- _Excerpt_:
Make streams used for NCCL operations configurable

wjuni commented 3 years ago

🚀 Feature

Motivation

I've noticed that PyTorch distributed module has introduced P2P send and receive functionality via NCCL (which is listed as "not supported" yet on the document though). However, I found possible cases where NCCL hangs when two nodes exchange tensor with NCCL P2P send and recv. Here is (possibly) a minimal working example.

import torch
import torch.distributed as dist
from argparse import ArgumentParser

if __name__ == "__main__":
    parser = ArgumentParser()
    parser.add_argument("--rank", type=int)
    args = parser.parse_args()

    local_rank, remote_rank = args.rank, 1 - args.rank
    device = torch.device('cuda', local_rank)
    torch.cuda.set_device(device)

    dist.init_process_group(backend="nccl", init_method='tcp://127.0.0.1:30001', rank=local_rank, world_size=2)
    dist.barrier()
    print("Ready")

    tensor_to_send = torch.empty((1000000,), device=device)
    tensor_to_recv = torch.empty((1000000,), device=device)

    # exchange tensors between two nodes
    dist.send(tensor_to_send, remote_rank)
    dist.recv(tensor_to_recv, remote_rank)
    torch.cuda.synchronize() # never returns

    print("Done")

I believe running two processes with command arguments --rank 0 and --rank 1 should not raise any problems. However, they will likely end up hanging at torch.cuda.synchronize() with 100% GPU utilization (if not, please try with larger tensors).

This is because dist.send and dist.recv, which internally call ncclSend and ncclRecv, cause deadlock. ncclSend blocks until the remote rank calls ncclRecv, and vice versa (see https://github.com/NVIDIA/nccl/issues/584). Thus, when node 0 and node 1 issue dist.send at the same time, and they will not be able to proceed to dist.recv. This makes issuing successive calls to dist.send and dist.recv very fragile to deadlocks.

To handle this, the NCCL documentation recommends grouping ncclSend and ncclRecv operations with with ncclGroupStart and ncclGroupEnd (dist.P2POp and dist.batch_isend_irecv in PyTorch). However, this does not always work for all cases, especially when two operations cannot be grouped. For example, when two nodes randomly send and receive tensors to each other, two nodes may simultaneously call send and fall into a deadlock as there is no locking mechanism here.

In my project, there are multiple nodes exchanging tensors with each other, and any node can send or receive a tensor. The sender transmits a tensor and corresponding metadata to the receiver as needed. To achieve this, metadata containing the size of the tensor is delivered to the receiver out-of-band via RPC. The receiver calls dist.recv upon receiving the metadata, and the receiver calls dist.send to send the tensor. Here, when two nodes call dist.send simultaneously by chance, this causes GPUs hang and it will never return from synchronize().

Pitch

IMHO, the easiest way to resolve this is using different CUDA streams for the dist.send and dist.recv. Unfortunately, it seems that there is no viable way for users to specify a specific stream for the NCCL operations. PyTorch distributed uses a dedicated stream for each NCCL connection (https://github.com/pytorch/pytorch/issues/60511), and with torch.stream(stream) does not work as in other CUDA operations.

- _Given information_:
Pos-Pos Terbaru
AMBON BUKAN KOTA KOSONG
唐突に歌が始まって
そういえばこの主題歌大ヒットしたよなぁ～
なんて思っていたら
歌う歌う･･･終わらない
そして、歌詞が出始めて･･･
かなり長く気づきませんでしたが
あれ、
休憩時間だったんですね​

- _Study questions_:
a) In the records, substitute "挿入歌" for "主題歌" and keep every other part of the lines unchanged.
b) Pick up the feature request on configurable NCCL streams after its last sentence and continue it.

- _Results for each task_:
a)
Pos-Pos Terbaru
AMBON BUKAN KOTA KOSONG
唐突に歌が始まって
そういえばこの挿入歌大ヒットしたよなぁ～
なんて思っていたら
歌う歌う･･･終わらない
そして、歌詞が出始めて･･･
かなり長く気づきませんでしたが
あれ、
休憩時間だったんですね​

b)
I would like to have a context manager that can configure a stream used for NCCL operations something like below:

# At the sender side
stream_send = dist.NCCLStream(remote_rank) # Create stream for NCCL operation
with dist.use_stream(stream_send): 
    # this context should not affect other CUDA operations
    dist.send(tensor_to_send, remote_rank)
torch.cuda.synchronize()

# At the receiver side
stream_recv = dist.NCCLStream(remote_rank) # Create stream for NCCL operation
with dist.use_stream(stream_recv): 
    # this context should not affect other CUDA operations
    dist.recv(tensor_to_recv, remote_rank)
torch.cuda.synchronize()

so that dist.send and dist.recv do not block each other.

Alternatives

Well, we can implement some hacky locking mechanisms to prevent two nodes from calling dist.send at the same time. However, this would come with some overhead, and doesn't seem to be a good solution...

Additional context

I'll be glad to know if other workarounds can be applied to my problem.

I'd like to work on this and submit a PR if there is no workaround to resolve this problem.

cc @pietern @mrshenli @pritamdamania87 @zhaojuanmao @satgera @rohan-varma @gqchen @aazzolini @osalpekar @jiayisuse @SciPioneer @H-Huang

AndyBug0 commented 1 year ago

Is there any workarounds to solve this problem? I met the same problem..

wjuni commented 1 year ago

@AndyBug0 I'm not sure if there is a new way to solve this problem on the current version, but I ended up implementing the hacky RPC-based locking mechanism at that time.

https://github.com/kaist-ina/TSPipe/blob/main/tspipe/communicator.py#L606

AndyBug0 commented 1 year ago

I profile my program and find out that broadcast and scatter operations are on different cuda stream, it seems that torch support nccl on different cuda stream, but I don't know why.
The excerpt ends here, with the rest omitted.